*** EXTRACTED DATA ***
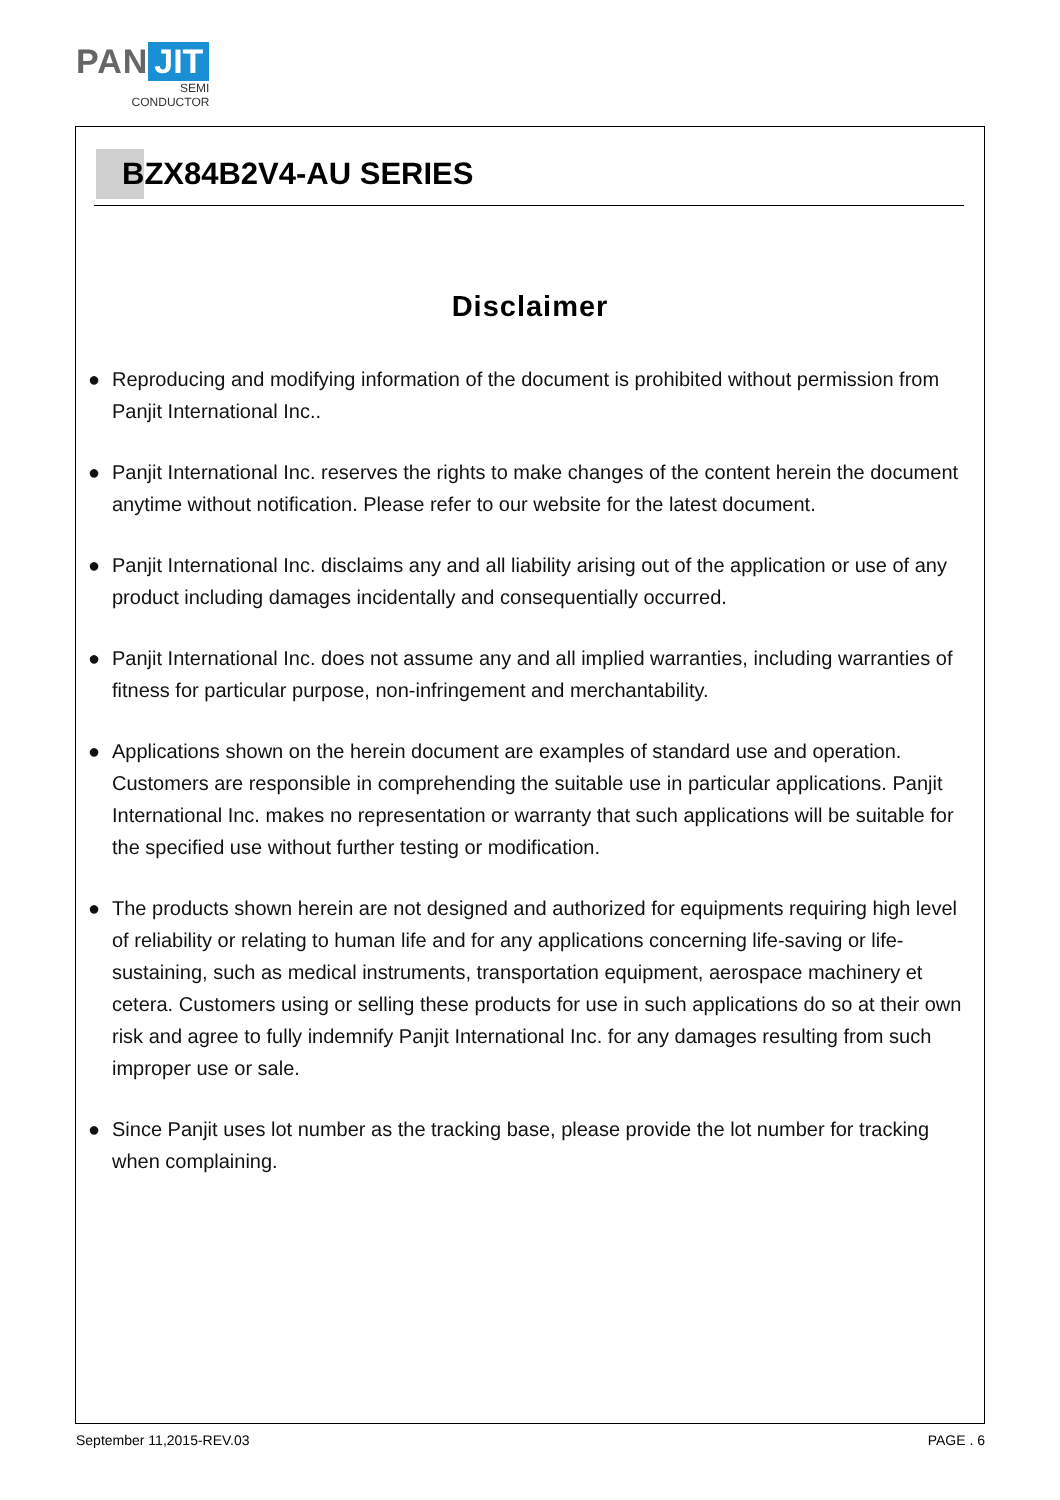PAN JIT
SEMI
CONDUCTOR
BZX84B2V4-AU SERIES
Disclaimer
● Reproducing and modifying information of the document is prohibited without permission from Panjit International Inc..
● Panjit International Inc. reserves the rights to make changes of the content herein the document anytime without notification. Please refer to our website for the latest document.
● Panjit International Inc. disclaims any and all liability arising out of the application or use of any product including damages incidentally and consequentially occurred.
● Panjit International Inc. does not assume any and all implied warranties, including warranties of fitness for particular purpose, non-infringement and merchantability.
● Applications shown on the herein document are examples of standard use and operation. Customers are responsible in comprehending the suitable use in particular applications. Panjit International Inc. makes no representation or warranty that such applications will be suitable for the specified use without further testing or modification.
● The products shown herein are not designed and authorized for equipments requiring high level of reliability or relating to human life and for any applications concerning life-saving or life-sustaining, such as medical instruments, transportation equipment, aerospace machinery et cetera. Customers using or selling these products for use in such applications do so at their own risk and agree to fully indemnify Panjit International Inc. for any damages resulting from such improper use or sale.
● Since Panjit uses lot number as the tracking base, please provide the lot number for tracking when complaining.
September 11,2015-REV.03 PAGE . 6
***
ASSIGNED TASK:
The pictures stay out; everything else in the records above must be repeated exactly.

ANSWER TO THE EXERCISE:
PAN JIT
SEMI
CONDUCTOR
BZX84B2V4-AU SERIES
Disclaimer
● Reproducing and modifying information of the document is prohibited without permission from Panjit International Inc..
● Panjit International Inc. reserves the rights to make changes of the content herein the document anytime without notification. Please refer to our website for the latest document.
● Panjit International Inc. disclaims any and all liability arising out of the application or use of any product including damages incidentally and consequentially occurred.
● Panjit International Inc. does not assume any and all implied warranties, including warranties of fitness for particular purpose, non-infringement and merchantability.
● Applications shown on the herein document are examples of standard use and operation. Customers are responsible in comprehending the suitable use in particular applications. Panjit International Inc. makes no representation or warranty that such applications will be suitable for the specified use without further testing or modification.
● The products shown herein are not designed and authorized for equipments requiring high level of reliability or relating to human life and for any applications concerning life-saving or life-sustaining, such as medical instruments, transportation equipment, aerospace machinery et cetera. Customers using or selling these products for use in such applications do so at their own risk and agree to fully indemnify Panjit International Inc. for any damages resulting from such improper use or sale.
● Since Panjit uses lot number as the tracking base, please provide the lot number for tracking when complaining.
September 11,2015-REV.03 PAGE . 6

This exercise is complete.